How to complete this task
Count up the lines below where the word "TRIANGLE" shows up, and respond with the number alone.

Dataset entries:
★ ★ ★ ★ ★ ★ ★

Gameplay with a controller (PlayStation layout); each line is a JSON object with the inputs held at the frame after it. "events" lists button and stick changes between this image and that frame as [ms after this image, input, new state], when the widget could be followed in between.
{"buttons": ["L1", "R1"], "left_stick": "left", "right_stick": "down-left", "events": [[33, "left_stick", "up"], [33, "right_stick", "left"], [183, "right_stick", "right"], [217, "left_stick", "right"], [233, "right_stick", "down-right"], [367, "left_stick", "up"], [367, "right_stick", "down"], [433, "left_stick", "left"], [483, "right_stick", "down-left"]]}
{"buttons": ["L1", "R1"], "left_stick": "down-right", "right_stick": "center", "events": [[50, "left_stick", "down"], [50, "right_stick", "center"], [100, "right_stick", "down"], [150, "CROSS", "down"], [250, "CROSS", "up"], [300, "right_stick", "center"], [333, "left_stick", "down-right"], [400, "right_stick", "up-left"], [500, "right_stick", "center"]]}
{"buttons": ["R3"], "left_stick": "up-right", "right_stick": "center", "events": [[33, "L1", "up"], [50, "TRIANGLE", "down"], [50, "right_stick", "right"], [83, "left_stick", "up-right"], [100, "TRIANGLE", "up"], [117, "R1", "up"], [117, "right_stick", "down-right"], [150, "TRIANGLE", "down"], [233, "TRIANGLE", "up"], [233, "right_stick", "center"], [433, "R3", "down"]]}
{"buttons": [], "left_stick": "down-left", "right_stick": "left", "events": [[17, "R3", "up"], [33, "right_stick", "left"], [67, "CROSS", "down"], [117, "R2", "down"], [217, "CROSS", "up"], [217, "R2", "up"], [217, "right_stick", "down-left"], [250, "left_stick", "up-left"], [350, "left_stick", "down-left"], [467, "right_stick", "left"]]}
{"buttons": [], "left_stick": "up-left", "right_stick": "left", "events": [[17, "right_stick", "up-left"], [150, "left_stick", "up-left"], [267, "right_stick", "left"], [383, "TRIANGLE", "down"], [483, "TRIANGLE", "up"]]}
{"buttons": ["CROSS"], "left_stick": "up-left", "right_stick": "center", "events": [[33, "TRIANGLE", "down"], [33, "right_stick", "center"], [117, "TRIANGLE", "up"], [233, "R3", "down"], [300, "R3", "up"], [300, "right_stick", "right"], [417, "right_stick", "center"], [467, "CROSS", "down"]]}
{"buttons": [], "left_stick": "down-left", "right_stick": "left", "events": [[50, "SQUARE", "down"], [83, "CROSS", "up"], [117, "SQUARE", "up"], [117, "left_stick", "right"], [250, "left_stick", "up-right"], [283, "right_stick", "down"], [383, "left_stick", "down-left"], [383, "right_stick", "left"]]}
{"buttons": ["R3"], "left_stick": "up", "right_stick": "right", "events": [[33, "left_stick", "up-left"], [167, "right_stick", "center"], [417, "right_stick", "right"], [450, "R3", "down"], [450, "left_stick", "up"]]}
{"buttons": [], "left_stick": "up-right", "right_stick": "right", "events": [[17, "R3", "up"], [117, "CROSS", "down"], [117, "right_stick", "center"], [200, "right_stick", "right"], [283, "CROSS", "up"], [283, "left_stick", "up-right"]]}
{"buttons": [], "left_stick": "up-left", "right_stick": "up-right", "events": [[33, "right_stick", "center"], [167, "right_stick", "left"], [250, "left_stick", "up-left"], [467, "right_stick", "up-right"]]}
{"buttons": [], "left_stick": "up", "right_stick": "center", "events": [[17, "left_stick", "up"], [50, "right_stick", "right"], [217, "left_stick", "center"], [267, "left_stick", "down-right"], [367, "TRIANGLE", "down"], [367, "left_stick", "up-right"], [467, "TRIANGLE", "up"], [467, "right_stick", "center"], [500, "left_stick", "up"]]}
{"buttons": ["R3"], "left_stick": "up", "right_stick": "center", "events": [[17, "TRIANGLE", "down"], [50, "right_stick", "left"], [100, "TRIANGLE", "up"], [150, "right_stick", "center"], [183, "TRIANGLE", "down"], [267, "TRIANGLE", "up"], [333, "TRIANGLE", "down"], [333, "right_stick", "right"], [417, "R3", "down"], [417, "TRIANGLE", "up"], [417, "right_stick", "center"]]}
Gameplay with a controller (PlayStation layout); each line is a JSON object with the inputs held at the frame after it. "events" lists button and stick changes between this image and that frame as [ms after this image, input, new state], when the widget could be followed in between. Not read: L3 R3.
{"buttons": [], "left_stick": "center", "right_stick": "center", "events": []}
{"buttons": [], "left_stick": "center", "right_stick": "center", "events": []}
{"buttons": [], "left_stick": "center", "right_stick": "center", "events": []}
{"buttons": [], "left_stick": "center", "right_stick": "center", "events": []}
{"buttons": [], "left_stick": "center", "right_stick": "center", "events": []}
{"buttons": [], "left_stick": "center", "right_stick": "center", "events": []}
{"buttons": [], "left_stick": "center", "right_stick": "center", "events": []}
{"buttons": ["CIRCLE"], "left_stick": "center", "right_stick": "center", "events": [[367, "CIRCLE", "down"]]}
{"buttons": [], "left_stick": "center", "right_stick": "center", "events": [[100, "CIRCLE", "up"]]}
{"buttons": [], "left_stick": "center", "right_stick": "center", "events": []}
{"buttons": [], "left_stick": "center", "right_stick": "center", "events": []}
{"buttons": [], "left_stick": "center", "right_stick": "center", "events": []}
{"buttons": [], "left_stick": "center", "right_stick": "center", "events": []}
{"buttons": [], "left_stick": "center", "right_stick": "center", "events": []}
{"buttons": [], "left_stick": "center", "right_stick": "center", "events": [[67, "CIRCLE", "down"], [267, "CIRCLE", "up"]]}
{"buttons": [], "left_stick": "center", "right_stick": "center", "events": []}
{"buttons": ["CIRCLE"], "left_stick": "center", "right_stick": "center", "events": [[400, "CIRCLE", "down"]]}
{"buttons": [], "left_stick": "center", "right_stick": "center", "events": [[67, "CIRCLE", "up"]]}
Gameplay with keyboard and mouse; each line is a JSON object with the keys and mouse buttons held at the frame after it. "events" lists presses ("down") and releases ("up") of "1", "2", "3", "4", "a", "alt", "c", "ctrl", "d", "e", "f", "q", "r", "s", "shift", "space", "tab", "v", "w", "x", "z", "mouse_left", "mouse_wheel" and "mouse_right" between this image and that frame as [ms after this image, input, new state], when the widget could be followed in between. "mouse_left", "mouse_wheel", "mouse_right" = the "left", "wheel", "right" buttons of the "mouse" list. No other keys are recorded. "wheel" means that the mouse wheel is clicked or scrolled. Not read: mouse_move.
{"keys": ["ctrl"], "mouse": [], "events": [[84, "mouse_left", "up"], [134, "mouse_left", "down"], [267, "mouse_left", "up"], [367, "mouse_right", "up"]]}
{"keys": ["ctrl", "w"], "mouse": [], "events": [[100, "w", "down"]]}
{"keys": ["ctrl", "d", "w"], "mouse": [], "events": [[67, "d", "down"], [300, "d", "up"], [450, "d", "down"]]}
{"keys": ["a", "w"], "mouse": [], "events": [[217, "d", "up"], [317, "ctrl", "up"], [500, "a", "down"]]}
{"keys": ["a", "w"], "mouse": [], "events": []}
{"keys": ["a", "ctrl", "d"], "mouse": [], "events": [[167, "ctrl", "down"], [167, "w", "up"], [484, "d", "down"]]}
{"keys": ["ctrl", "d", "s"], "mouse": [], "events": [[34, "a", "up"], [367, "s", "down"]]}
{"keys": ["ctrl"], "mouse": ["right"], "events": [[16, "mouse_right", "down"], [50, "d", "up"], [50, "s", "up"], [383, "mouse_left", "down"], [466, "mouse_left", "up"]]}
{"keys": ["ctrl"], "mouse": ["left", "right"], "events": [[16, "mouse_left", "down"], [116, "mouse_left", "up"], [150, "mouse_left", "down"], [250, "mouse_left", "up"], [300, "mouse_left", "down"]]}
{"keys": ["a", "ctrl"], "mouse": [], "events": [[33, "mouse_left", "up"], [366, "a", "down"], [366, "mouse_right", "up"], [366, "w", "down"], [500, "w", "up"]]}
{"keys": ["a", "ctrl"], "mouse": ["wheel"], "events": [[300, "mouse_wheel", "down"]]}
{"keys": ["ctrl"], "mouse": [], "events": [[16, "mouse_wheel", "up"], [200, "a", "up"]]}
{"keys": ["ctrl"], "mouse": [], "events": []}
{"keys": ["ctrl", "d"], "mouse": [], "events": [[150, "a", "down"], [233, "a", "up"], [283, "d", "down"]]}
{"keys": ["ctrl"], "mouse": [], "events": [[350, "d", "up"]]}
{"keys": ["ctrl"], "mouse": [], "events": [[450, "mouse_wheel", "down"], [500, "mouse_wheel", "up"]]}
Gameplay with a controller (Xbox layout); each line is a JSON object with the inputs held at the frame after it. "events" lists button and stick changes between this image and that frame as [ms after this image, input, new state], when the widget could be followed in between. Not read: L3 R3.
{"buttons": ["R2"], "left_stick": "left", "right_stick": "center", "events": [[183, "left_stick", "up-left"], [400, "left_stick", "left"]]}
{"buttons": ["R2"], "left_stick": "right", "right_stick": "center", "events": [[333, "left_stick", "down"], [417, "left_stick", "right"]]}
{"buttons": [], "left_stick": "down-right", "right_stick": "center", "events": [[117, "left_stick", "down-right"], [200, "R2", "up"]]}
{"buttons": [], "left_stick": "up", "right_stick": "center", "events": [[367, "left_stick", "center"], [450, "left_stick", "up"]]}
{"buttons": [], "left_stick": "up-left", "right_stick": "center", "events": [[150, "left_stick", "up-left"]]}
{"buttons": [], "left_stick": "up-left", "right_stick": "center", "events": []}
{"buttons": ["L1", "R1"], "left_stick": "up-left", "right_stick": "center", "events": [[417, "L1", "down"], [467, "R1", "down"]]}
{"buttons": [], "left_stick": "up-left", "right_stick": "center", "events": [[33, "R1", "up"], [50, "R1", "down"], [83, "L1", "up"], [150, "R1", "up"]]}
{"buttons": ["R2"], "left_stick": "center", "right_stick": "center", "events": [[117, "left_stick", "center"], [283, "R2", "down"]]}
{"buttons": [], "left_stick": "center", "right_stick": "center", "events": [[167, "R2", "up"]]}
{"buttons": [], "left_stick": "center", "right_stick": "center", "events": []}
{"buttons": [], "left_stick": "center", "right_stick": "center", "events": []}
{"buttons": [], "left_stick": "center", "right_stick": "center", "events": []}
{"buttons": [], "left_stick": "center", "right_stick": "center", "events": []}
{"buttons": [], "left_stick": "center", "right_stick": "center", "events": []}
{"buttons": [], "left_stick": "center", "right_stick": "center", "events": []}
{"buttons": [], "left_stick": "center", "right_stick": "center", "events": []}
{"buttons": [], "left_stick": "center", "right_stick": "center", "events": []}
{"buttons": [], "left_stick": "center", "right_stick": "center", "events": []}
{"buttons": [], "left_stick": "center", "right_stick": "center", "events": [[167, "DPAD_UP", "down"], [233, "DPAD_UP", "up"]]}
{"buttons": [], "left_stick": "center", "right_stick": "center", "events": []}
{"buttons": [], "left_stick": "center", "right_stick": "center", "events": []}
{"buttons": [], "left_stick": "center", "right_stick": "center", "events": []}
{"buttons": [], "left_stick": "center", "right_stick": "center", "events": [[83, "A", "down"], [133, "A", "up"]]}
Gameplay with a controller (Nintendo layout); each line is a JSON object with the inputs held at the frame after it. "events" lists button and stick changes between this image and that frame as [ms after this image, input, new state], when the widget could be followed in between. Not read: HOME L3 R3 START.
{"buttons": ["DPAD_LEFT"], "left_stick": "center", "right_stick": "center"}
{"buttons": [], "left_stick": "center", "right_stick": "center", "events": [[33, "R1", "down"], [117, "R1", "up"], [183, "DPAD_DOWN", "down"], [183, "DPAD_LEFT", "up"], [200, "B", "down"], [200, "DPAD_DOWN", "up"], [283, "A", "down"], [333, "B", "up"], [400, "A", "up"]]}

★ ★ ★ ★ ★ ★ ★

Problem solution
5